Бывший заместитель Берии предавался воспоминаниям. На постели, в глубоком паркинсоне, лежала генеральская жена Эмма Карловна и эхом повторяла ключевые слова. Под этот страшноватый парный конферанс Жутовский увековечивал черты одного из главных убийц эпохи.
— В начале тридцатых, — мерно излагал Судоплатов, — в Одессе появились антисоветские листовки. Написаны они были явно молодым человеком… Мы его, конечно, быстро нашли…
— Нашли-и… — сладострастно отзывалась Эмма Карловна.
— Нашли и тех, кто за ним стоял, — продолжал генерал НКВД. — Их всех, конечно, расстреляли. А насчет мальчика Косиор велел: не трогать.
Судоплатов взял паузу и завершил сюжет.
— И мальчика не тронули!
Он еще помолчал, суммируя прожитое, и вздохнул:
— Много было гуманного… Много…
— Мно-ого… — отозвалась Эмма Карловна.
На чай
Виктор Шкловский, позируя, рассказывал Жутовскому подробности из жизни Лили Брик, и мемуары эти были самого непарадного свойства. И интриганка, и стерва, да и блядь впридачу.
Через пару часов Жутовский закончил работу:
— Поеду, Виктор Борисович.
— А вы сейчас куда?
— К себе, на Кутузовский.
— О! Подвезете меня? — спросил Шкловский.
— Конечно, Виктор Борисович. А куда подвезти?
— К Лильке поеду, чай пить.
Профи
Однажды Жутовский решил обзавестись, для солидности, костюмом, и по рекомендации друзей пришел к портному Соломону Ефимовичу, обшивавшему Литфонд.
— Что будем шить? — поинтересовался пожилой Соломон.
— Тройку, — твердо ответил Боба.
Соломон одобрил солидность выбора:
— По возрасту, по возрасту… Матерьяльчик?
— Свой.
Боба предъявил ткань. Соломон оценил:
— Финский. Хорошо-о… Приклад?
— Ваш.
— Пра-авильно…
Соломон внимательно оглядел клиента и не спросил, а констатировал:
— И мы не спешим.
— Нет!
Портной снял размеры, они договорились о примерке…
— Простите, — сказал на прощанье Соломон. — Последний вопрос. Вот на вас пиджачок… Это чья работка?
Жутовский назвал имя.
— Я не спрашиваю, как его зовут, — печально уронил портной. — Я спрашиваю: кто он по профессии?
Прощальный тост
Сидели в мастерской Жутовского — сам Боба, Игорь Губерман и Александр Городницкий… На троих им было двести сорок лет, но квадратная бутылка виски пустела с хорошей скоростью.

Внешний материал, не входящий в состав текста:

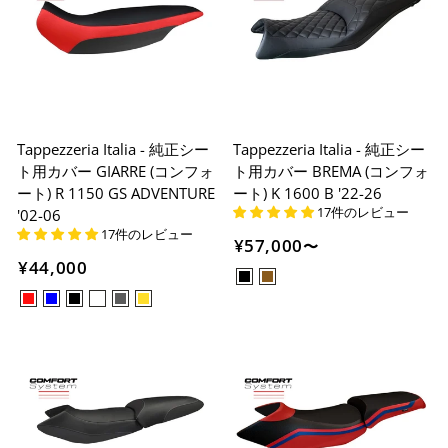
Tappezzeria Italia - 純正シー
Tappezzeria Italia - 純正シー
ト用カバー GIARRE (コンフォ
ト用カバー BREMA (コンフォ
ート) R 1150 GS ADVENTURE
ート) K 1600 B '22-26
17件のレビュー
'02-06
17件のレビュー
¥57,000
〜
¥44,000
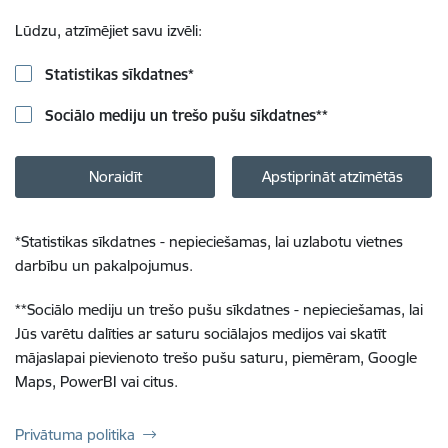
Lūdzu, atzīmējiet savu izvēli:
Statistikas sīkdatnes
*
Sociālo mediju un trešo pušu sīkdatnes
**
Noraidīt
Apstiprināt atzīmētās
*
Statistikas sīkdatnes - nepieciešamas, lai uzlabotu vietnes
darbību un pakalpojumus.
**
Sociālo mediju un trešo pušu sīkdatnes - nepieciešamas, lai
Jūs varētu dalīties ar saturu sociālajos medijos vai skatīt
mājaslapai pievienoto trešo pušu saturu, piemēram, Google
Maps, PowerBI vai citus.
Privātuma politika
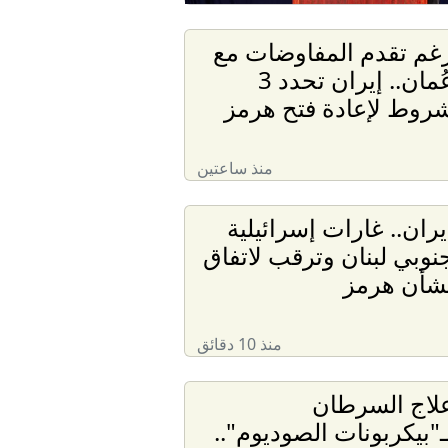
غم تقدم المفاوضات مع
عُمان.. إيران تحدد 3
روط لإعادة فتح هرمز
منذ ساعتين
يران.. غارات إسرائيلية
نوبي لبنان وترقب لاتفاق
شأن هرمز
منذ 10 دقائق
لاج السرطان
ـ"بيكربونات الصوديوم"..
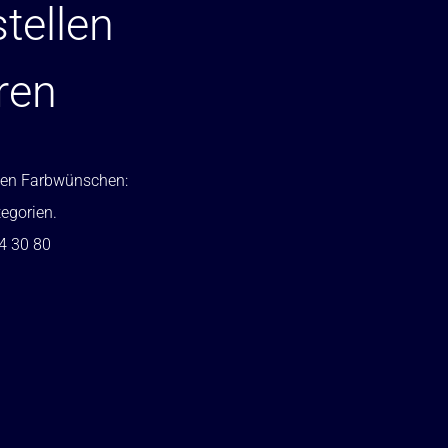
tellen
ren
ellen Farbwünschen:
tegorien.
24 30 80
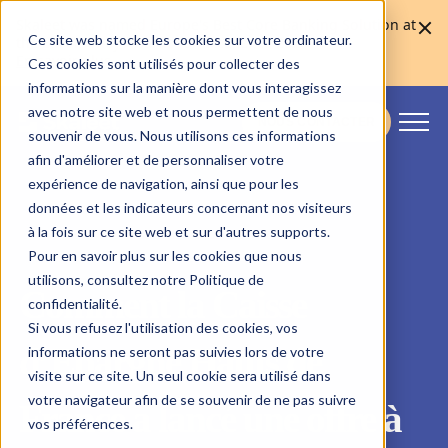
Skaleet was named Europe's Best Core Banking Solution at
Ce site web stocke les cookies sur votre ordinateur.
the Euromoney Awards for Excellence 2026
En savoir plus
Ces cookies sont utilisés pour collecter des
informations sur la manière dont vous interagissez
avec notre site web et nous permettent de nous
NOUS CONTACTER
souvenir de vous. Nous utilisons ces informations
Skaleet
afin d'améliorer et de personnaliser votre
expérience de navigation, ainsi que pour les
données et les indicateurs concernant nos visiteurs
à la fois sur ce site web et sur d'autres supports.
Pour en savoir plus sur les cookies que nous
utilisons, consultez notre Politique de
Comment la Caisse
confidentialité.
Si vous refusez l'utilisation des cookies, vos
d’Epargne Hauts de
informations ne seront pas suivies lors de votre
visite sur ce site. Un seul cookie sera utilisé dans
votre navigateur afin de se souvenir de ne pas suivre
France a lancé une offre à
vos préférences.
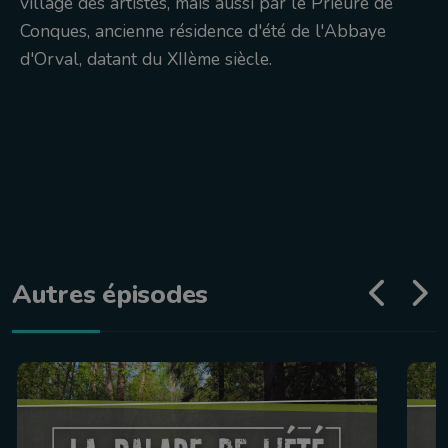
village des artistes, mais aussi par le Prieuré de
Conques, ancienne résidence d'été de l'Abbaye
d'Orval, datant du XIIème siècle.
Autres épisodes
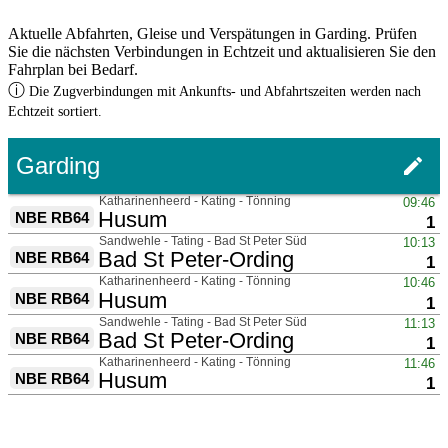
Aktuelle Abfahrten, Gleise und Verspätungen in Garding. Prüfen
Sie die nächsten Verbindungen in Echtzeit und aktualisieren Sie den
Fahrplan bei Bedarf.
ⓘ
Die Zugverbindungen mit Ankunfts- und Abfahrtszeiten werden nach
Echtzeit sortiert.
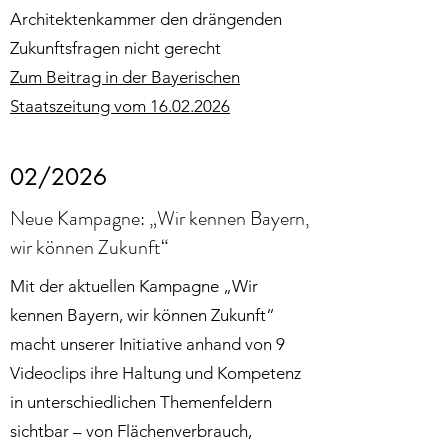
Architektenkammer den drängenden
Zukunftsfragen nicht gerecht
Zum Beitrag in der Bayerischen
Staatszeitung vom 16.02.2026
02/2026
Neue Kampagne: „Wir kennen Bayern,
wir können Zukunft“
Mit der aktuellen Kampagne „Wir
kennen Bayern, wir können Zukunft“
macht unserer Initiative anhand von 9
Videoclips ihre Haltung und Kompetenz
in unterschiedlichen Themenfeldern
sichtbar – von Flächenverbrauch,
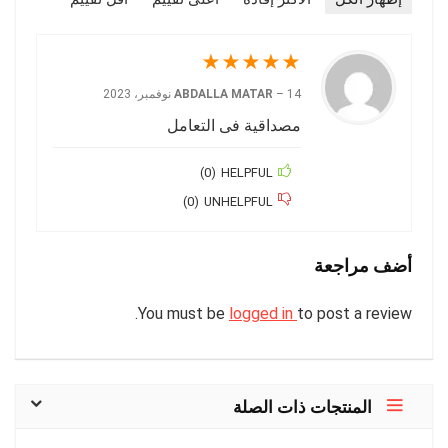
★
★
★
★
★
14 نوفمبر، 2023
–
ABDALLA MATAR
مصداقية فى التعامل
)
0
(
HELPFUL
)
0
(
UNHELPFUL
أضف مراجعة
You must be
logged in
to post a review.
المنتجات ذات الصلة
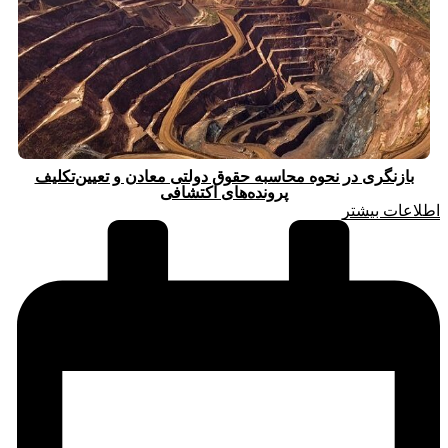
بازنگری در نحوه محاسبه حقوق دولتی معادن و تعیین‌تکلیف
پرونده‌های اکتشافی
اطلاعات بیشتر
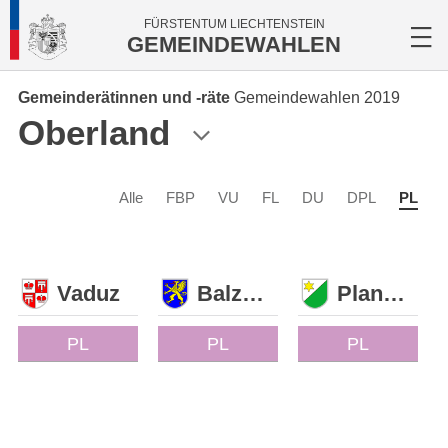
FÜRSTENTUM LIECHTENSTEIN
GEMEINDEWAHLEN
Gemeinderätinnen und -räte
Gemeindewahlen 2019
Oberland
Alle
FBP
VU
FL
DU
DPL
PL
Vaduz
Balzers
Planken
PL
PL
PL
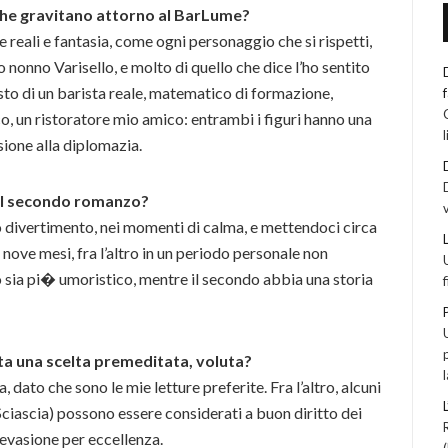
che gravitano attorno al BarLume?
 reali e fantasia, come ogni personaggio che si rispetti,
 nonno Varisello, e molto di quello che dice l’ho sentito
to di un barista reale, matematico di formazione,
o, un ristoratore mio amico: entrambi i figuri hanno una
sione alla diplomazia.
e il secondo romanzo?
o divertimento, nei momenti di calma, e mettendoci circa
 nove mesi, fra l’altro in un periodo personale non
 sia pi� umoristico, mentre il secondo abbia una storia
ata una scelta premeditata, voluta?
, dato che sono le mie letture preferite. Fra l’altro, alcuni
 Sciascia) possono essere considerati a buon diritto dei
di evasione per eccellenza.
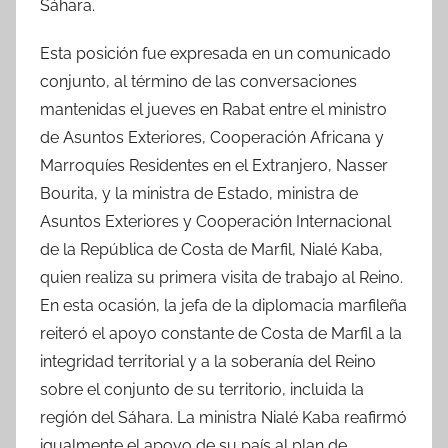
Sáhara.
Esta posición fue expresada en un comunicado
conjunto, al término de las conversaciones
mantenidas el jueves en Rabat entre el ministro
de Asuntos Exteriores, Cooperación Africana y
Marroquíes Residentes en el Extranjero, Nasser
Bourita, y la ministra de Estado, ministra de
Asuntos Exteriores y Cooperación Internacional
de la República de Costa de Marfil, Nialé Kaba,
quien realiza su primera visita de trabajo al Reino.
En esta ocasión, la jefa de la diplomacia marfileña
reiteró el apoyo constante de Costa de Marfil a la
integridad territorial y a la soberanía del Reino
sobre el conjunto de su territorio, incluida la
región del Sáhara. La ministra Nialé Kaba reafirmó
igualmente el apoyo de su país al plan de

Классики пили — я, допущенный к процессу, пригубливал.
Губерману надо было идти, но уж больно хорошо сиделось в той мастерской, и уходил он около часа… Но все-таки — пора было в путь, и Губерман (младший из классиков) произнес прощальный тост:
— Давайте выпьем за то, чтобы, когда мы встретимся в следующий раз, мы узнали друг друга…
Фейс-контроль
В любви и смерти находя
Неисчерпаемую тему,
Я не плевал в портрет вождя,
Поскольку клал на всю систему, —
написал Губерман в семидесятых годах прошлого века.
Сажать за стихи было неловко — поэтому система судила Игоря Мироновича за скупку краденого. Друг Губермана, Всеволод Вильчек, был свидетелем этого удивительного процесса.